A University of Chicago study released Tuesday, August 29, 2023 found that fine particle pollution would be more dangerous to human health than smoking or drinking alcohol. Air pollution has caused more than 48,000 deaths in France, according to ANSES.
Air pollution is more dangerous to human health than tobacco and alcohol, according to new research from the University of Chicago Energy Policy Institute (EPIC), released Tuesday, August 29.
Risks of stroke, cancer, lung disease
According to the report, which looks at global air quality, fine particle pollution will pose the “biggest external threat to public health” worldwide.
The report explains that air pollution caused by industrial plants, cars and smoke from fires significantly increases the risk of strokes, cancer, lung and heart disease.
However, funds allocated to combat air pollution will be nothing compared to funds allocated, for example, to fight AIDS or malaria, the report says.
Thus, the research scientists explain that the regions of the world most affected by air pollution will be those that will receive the least funds to combat this risk: “There is a deep gap between the places where the air is most polluted and those where the air is most polluted. most of the resources are collectively and globally committed to addressing this problem,” Christa Hasenkopf, director of air quality programs at EPIC, told AFP.
India is lagging behind
Particularly affected are some regions of the world, such as Africa and South Asia.
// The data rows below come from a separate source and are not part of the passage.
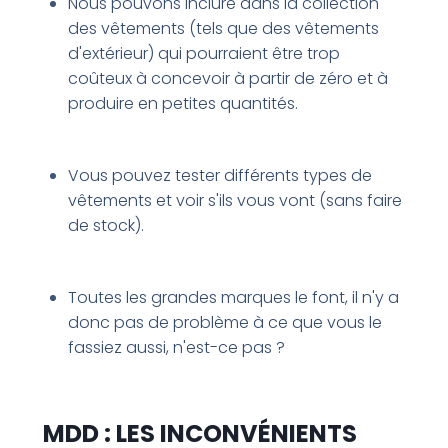
Nous pouvons inclure dans la collection
des vêtements (tels que des vêtements
d'extérieur) qui pourraient être trop
coûteux à concevoir à partir de zéro et à
produire en petites quantités.
Vous pouvez tester différents types de
vêtements et voir s'ils vous vont (sans faire
de stock).
Toutes les grandes marques le font, il n'y a
donc pas de problème à ce que vous le
fassiez aussi, n'est-ce pas ?
MDD : LES INCONVÉNIENTS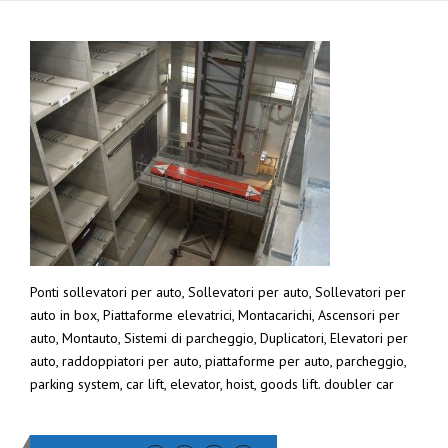
Ponti sollevatori per auto, Sollevatori per auto, Sollevatori per
auto in box, Piattaforme elevatrici, Montacarichi, Ascensori per
auto, Montauto, Sistemi di parcheggio, Duplicatori, Elevatori per
auto, raddoppiatori per auto, piattaforme per auto, parcheggio,
parking system, car lift, elevator, hoist, goods lift. doubler car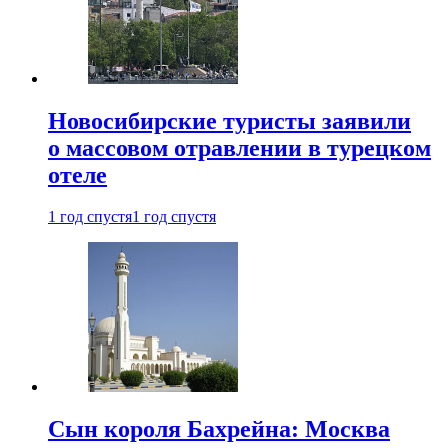
Новосибирские туристы заявили
о массовом отравлении в турецком
отеле
1 год спустя
1 год спустя
Сын короля Бахрейна: Москва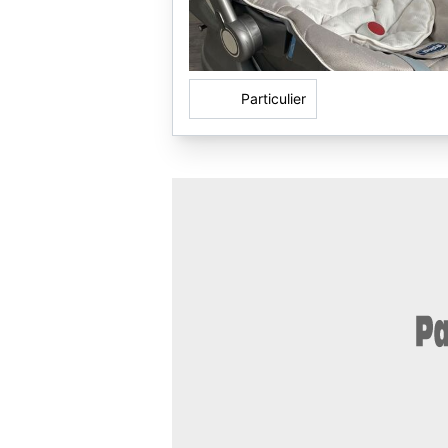
Particulier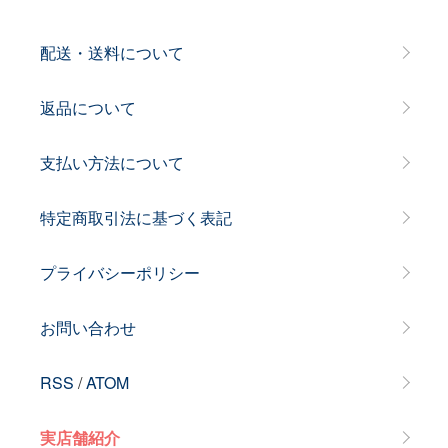
配送・送料について
返品について
支払い方法について
特定商取引法に基づく表記
プライバシーポリシー
お問い合わせ
RSS
/
ATOM
実店舗紹介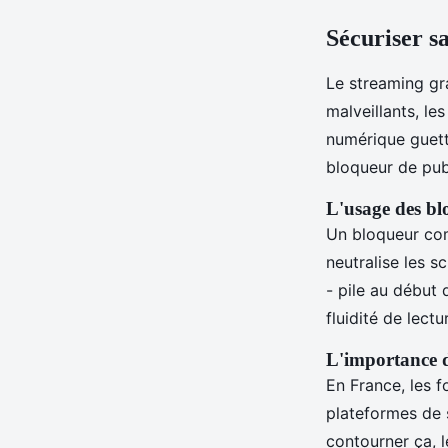
Sécuriser s
Le streaming gra
malveillants, le
numérique guette
bloqueur de pub
L'usage des bl
Un bloqueur comm
neutralise les s
- pile au début d
fluidité de lectu
L'importance d
En France, les 
plateformes de s
contourner ça,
The EPIC explains, in part, that if Bangladesh met the WHO-recommended threshold for fine particles (ie 5 g/m3), life expectancy could increase by 6.8 years. However, it is 15 times higher. Similarly, in India, in its capital, New Delhi, where the threshold for fine particles is 25 times higher than that recommended by the World Health Organization (WHO).
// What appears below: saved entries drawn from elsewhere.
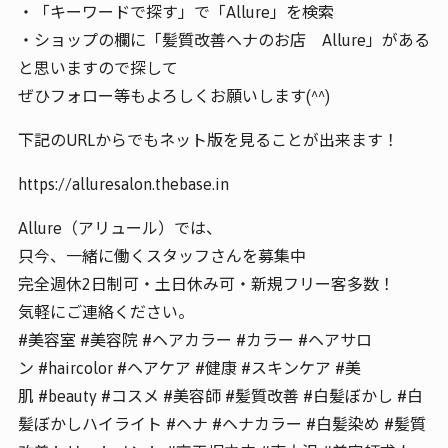
・「キーワードで探す」で「Allure」を検索
・ショップの欄に「髪質改善ヘナのお店 Allure」がある
と思いますので探して
ぜひフォロー等もよろしくお願いします(^^)
下記のURLからでもネット版を見ることが出来ます！
https://alluresalon.thebase.in
Allure（アリュール）では、
只今、一緒に働くスタッフさんを募集中
完全週休2日制可・土日休み可・新規フリー客多数！
気軽にご連絡ください。
#美容室 #美容院 #ヘアカラー #カラー #ヘアサロ
ン #haircolor #ヘアケア #健康 #スキンケア #美
肌 #beauty #コスメ #美容師 #髪質改善 #白髪ぼかし #白
髪ぼかしハイライト #ヘナ #ヘナカラー #白髪染め #髪質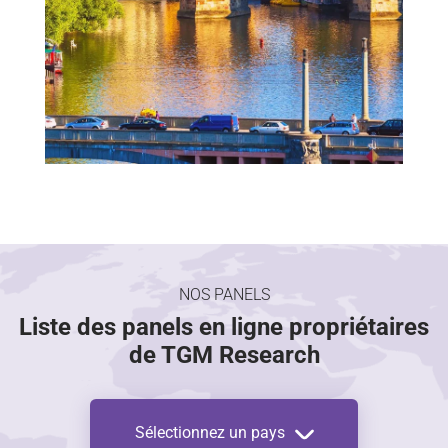
NOS PANELS
Liste des panels en ligne propriétaires
de TGM Research
Sélectionnez un pays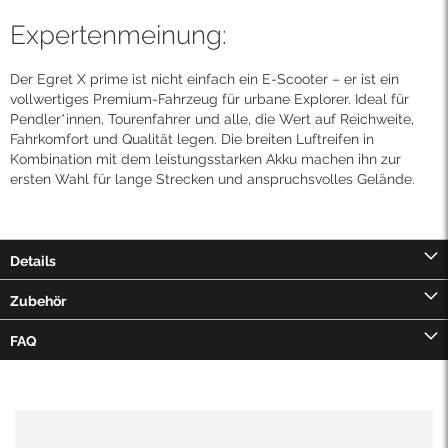
Expertenmeinung:
Der Egret X prime ist nicht einfach ein E-Scooter – er ist ein
vollwertiges Premium-Fahrzeug für urbane Explorer. Ideal für
Pendler*innen, Tourenfahrer und alle, die Wert auf Reichweite,
Fahrkomfort und Qualität legen. Die breiten Luftreifen in
Kombination mit dem leistungsstarken Akku machen ihn zur
ersten Wahl für lange Strecken und anspruchsvolles Gelände.
Details
Zubehör
FAQ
A “good student” remains China, which “has made remarkable strides in the fight against air pollution” launched in 2014, Christa Hasenkopf clarified to the AFP news agency, relayed by AFP. Parisian. Between 2013 and 2021, air pollution in the Middle Country would drop by 42.3%, according to the study, which, however, indicates that it remains six times above the threshold recommended by the WHO.
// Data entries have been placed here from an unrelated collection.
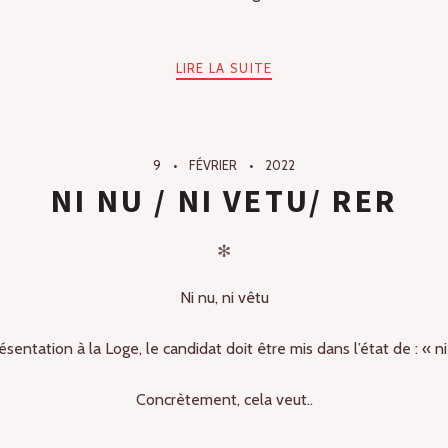
LIRE LA SUITE
9
FÉVRIER
2022
NI NU / NI VETU/ RER
✻
Ni nu, ni vêtu
ésentation à la Loge, le candidat doit être mis dans l’état de : « ni 
Concrètement, cela veut..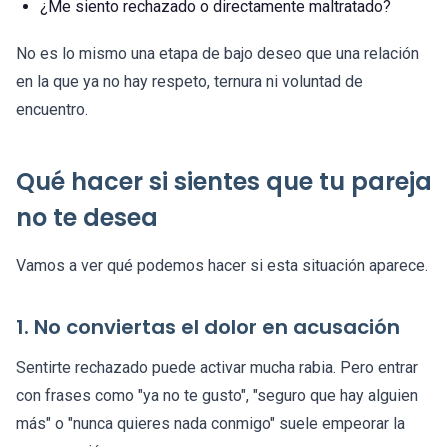
¿Me siento rechazado o directamente maltratado?
No es lo mismo una etapa de bajo deseo que una relación
en la que ya no hay respeto, ternura ni voluntad de
encuentro.
Qué hacer si sientes que tu pareja
no te desea
Vamos a ver qué podemos hacer si esta situación aparece.
1. No conviertas el dolor en acusación
Sentirte rechazado puede activar mucha rabia. Pero entrar
con frases como "ya no te gusto", "seguro que hay alguien
más" o "nunca quieres nada conmigo" suele empeorar la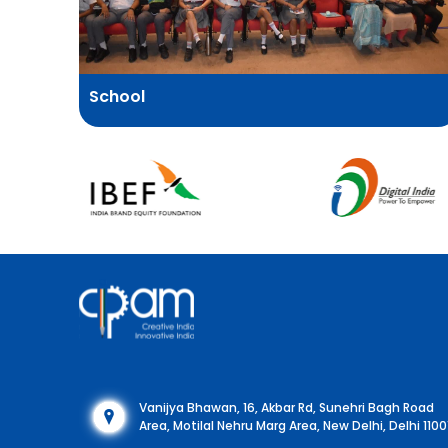
School
Vanijya Bhawan, 16, Akbar Rd, Sunehri Bagh Road
Area, Motilal Nehru Marg Area, New Delhi, Delhi 1100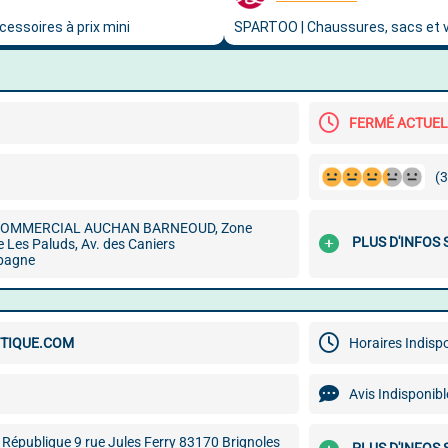
FERMÉ ACTUE
(3
COMMERCIAL AUCHAN BARNEOUD, Zone
PLUS D'INFOS
le Les Paluds, Av. des Caniers
bagne
UTIQUE.COM
Horaires Indisp
Avis Indisponibl
a République 9 rue Jules Ferry 83170 Brignoles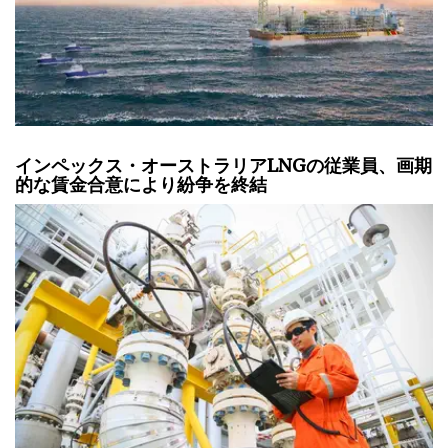
インペックス・オーストラリアLNGの従業員、画期
的な賃金合意により紛争を終結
According to this study, if every country adhered to the fine particle limit set by the WHO, life expectancy in the world would increase by 2.3 years. By comparison, smoking reduces life expectancy worldwide by 2.2 years.
Today, nine out of ten people will be exposed to air pollution. According to WHO, the latter will be responsible for seven million deaths a year, or 12% of all deaths on the globe.